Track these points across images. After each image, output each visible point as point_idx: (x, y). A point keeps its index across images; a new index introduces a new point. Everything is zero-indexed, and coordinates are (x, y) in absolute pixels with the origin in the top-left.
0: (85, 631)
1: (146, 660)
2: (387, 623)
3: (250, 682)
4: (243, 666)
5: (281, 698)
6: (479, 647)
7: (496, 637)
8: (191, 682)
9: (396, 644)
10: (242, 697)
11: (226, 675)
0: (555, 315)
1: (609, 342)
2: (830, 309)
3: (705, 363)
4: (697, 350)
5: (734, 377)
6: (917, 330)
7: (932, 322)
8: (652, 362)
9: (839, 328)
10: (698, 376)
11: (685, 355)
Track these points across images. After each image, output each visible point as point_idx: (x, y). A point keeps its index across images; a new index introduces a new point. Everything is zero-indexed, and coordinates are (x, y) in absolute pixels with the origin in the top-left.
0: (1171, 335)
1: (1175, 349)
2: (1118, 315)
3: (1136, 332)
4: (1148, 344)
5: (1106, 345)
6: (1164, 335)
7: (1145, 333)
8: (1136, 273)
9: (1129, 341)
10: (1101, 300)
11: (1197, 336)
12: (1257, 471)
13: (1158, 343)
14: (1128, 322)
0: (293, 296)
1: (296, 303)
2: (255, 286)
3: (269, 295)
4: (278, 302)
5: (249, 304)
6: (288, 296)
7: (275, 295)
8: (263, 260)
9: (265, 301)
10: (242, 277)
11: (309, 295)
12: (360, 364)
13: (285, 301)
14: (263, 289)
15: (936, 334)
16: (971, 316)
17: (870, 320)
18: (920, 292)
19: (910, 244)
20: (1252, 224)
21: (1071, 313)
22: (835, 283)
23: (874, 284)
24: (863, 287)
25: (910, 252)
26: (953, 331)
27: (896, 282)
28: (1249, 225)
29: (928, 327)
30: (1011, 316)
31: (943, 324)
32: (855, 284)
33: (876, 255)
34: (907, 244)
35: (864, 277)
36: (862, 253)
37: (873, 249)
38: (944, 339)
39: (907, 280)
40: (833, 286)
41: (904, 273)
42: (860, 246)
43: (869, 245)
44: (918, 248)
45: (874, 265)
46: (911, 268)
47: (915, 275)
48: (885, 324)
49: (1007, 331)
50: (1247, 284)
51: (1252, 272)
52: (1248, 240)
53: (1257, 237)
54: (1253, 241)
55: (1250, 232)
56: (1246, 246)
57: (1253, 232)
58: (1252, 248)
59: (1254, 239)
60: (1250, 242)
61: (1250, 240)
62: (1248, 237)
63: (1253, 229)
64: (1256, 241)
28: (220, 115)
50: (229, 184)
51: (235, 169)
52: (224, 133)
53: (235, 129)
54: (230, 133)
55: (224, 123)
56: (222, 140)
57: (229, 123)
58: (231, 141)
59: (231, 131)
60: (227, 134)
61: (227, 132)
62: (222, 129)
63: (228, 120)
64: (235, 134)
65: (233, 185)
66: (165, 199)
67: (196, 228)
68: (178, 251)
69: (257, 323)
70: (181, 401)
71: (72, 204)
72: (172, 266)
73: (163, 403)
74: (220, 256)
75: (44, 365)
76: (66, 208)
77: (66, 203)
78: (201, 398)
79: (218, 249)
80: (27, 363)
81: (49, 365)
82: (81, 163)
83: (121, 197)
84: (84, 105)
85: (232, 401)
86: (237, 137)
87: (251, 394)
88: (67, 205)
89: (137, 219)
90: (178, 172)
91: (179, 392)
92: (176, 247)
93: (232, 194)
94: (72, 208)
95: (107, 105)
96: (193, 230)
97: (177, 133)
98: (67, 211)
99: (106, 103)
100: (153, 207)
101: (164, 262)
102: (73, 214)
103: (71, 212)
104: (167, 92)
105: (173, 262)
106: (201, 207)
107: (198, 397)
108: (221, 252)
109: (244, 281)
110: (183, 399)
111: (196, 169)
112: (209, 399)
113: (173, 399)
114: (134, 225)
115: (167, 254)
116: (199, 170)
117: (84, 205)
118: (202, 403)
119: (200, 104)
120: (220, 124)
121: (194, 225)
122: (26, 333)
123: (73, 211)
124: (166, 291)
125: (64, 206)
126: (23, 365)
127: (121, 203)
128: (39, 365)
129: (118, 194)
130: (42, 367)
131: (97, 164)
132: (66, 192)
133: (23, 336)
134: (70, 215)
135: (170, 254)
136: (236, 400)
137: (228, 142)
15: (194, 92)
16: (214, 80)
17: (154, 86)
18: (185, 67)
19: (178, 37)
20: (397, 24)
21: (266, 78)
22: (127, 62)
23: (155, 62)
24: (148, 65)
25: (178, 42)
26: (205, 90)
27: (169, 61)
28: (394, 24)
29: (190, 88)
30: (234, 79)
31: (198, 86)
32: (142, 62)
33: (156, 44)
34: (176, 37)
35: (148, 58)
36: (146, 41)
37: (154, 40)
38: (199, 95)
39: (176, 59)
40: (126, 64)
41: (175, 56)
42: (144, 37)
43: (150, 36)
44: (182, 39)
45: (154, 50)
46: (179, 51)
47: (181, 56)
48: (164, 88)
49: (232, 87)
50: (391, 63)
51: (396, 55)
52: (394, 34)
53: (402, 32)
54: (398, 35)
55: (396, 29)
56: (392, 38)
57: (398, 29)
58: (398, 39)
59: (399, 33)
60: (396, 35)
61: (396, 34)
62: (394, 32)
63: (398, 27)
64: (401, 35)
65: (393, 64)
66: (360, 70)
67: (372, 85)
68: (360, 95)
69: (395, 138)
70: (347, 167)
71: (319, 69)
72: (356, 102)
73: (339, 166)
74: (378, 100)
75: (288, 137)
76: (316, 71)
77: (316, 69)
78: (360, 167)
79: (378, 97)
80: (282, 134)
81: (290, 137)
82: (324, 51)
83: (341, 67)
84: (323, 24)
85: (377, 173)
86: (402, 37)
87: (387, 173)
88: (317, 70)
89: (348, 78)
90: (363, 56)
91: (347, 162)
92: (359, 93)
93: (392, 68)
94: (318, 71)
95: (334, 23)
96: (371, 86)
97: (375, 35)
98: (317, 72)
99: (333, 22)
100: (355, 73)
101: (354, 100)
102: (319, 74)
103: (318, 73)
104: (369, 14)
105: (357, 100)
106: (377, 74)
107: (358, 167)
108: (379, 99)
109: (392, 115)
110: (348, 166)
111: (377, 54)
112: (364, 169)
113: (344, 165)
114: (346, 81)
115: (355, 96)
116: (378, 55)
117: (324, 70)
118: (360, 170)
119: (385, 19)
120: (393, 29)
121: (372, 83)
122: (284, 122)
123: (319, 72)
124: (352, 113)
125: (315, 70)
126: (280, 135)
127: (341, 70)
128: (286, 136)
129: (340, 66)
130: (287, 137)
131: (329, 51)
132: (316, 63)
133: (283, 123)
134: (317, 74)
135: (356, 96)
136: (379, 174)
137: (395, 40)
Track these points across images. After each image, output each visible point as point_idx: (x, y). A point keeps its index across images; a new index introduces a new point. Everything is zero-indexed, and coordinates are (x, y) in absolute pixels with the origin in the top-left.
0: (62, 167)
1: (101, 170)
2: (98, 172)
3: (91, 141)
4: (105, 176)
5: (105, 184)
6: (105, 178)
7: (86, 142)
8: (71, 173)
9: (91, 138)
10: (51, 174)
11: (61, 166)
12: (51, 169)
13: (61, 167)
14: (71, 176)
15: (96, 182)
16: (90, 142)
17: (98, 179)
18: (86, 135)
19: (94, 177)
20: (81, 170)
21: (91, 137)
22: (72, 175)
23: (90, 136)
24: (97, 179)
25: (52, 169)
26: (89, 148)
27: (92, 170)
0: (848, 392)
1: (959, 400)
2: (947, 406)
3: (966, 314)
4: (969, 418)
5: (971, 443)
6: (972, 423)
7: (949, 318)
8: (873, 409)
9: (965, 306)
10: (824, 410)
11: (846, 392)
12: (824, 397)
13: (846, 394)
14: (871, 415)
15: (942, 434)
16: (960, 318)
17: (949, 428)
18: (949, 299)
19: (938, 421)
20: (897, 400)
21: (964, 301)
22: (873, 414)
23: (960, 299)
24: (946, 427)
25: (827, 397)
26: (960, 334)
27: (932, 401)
::::::::
Exercise goal:
Output the data from its beginning up to and including the line containing "9: (396, 644)" as a numbered list, leaving out any blank lines.

Solution for this task:
1. Track these points across images. After each image, output each visible point as point_idx: (x, y). A point keeps its index across images; a new index introduces a new point. Everything is zero-indexed, and coordinates are (x, y) in absolute pixels with the origin in the top-left.
2. 0: (85, 631)
3. 1: (146, 660)
4. 2: (387, 623)
5. 3: (250, 682)
6. 4: (243, 666)
7. 5: (281, 698)
8. 6: (479, 647)
9. 7: (496, 637)
10. 8: (191, 682)
11. 9: (396, 644)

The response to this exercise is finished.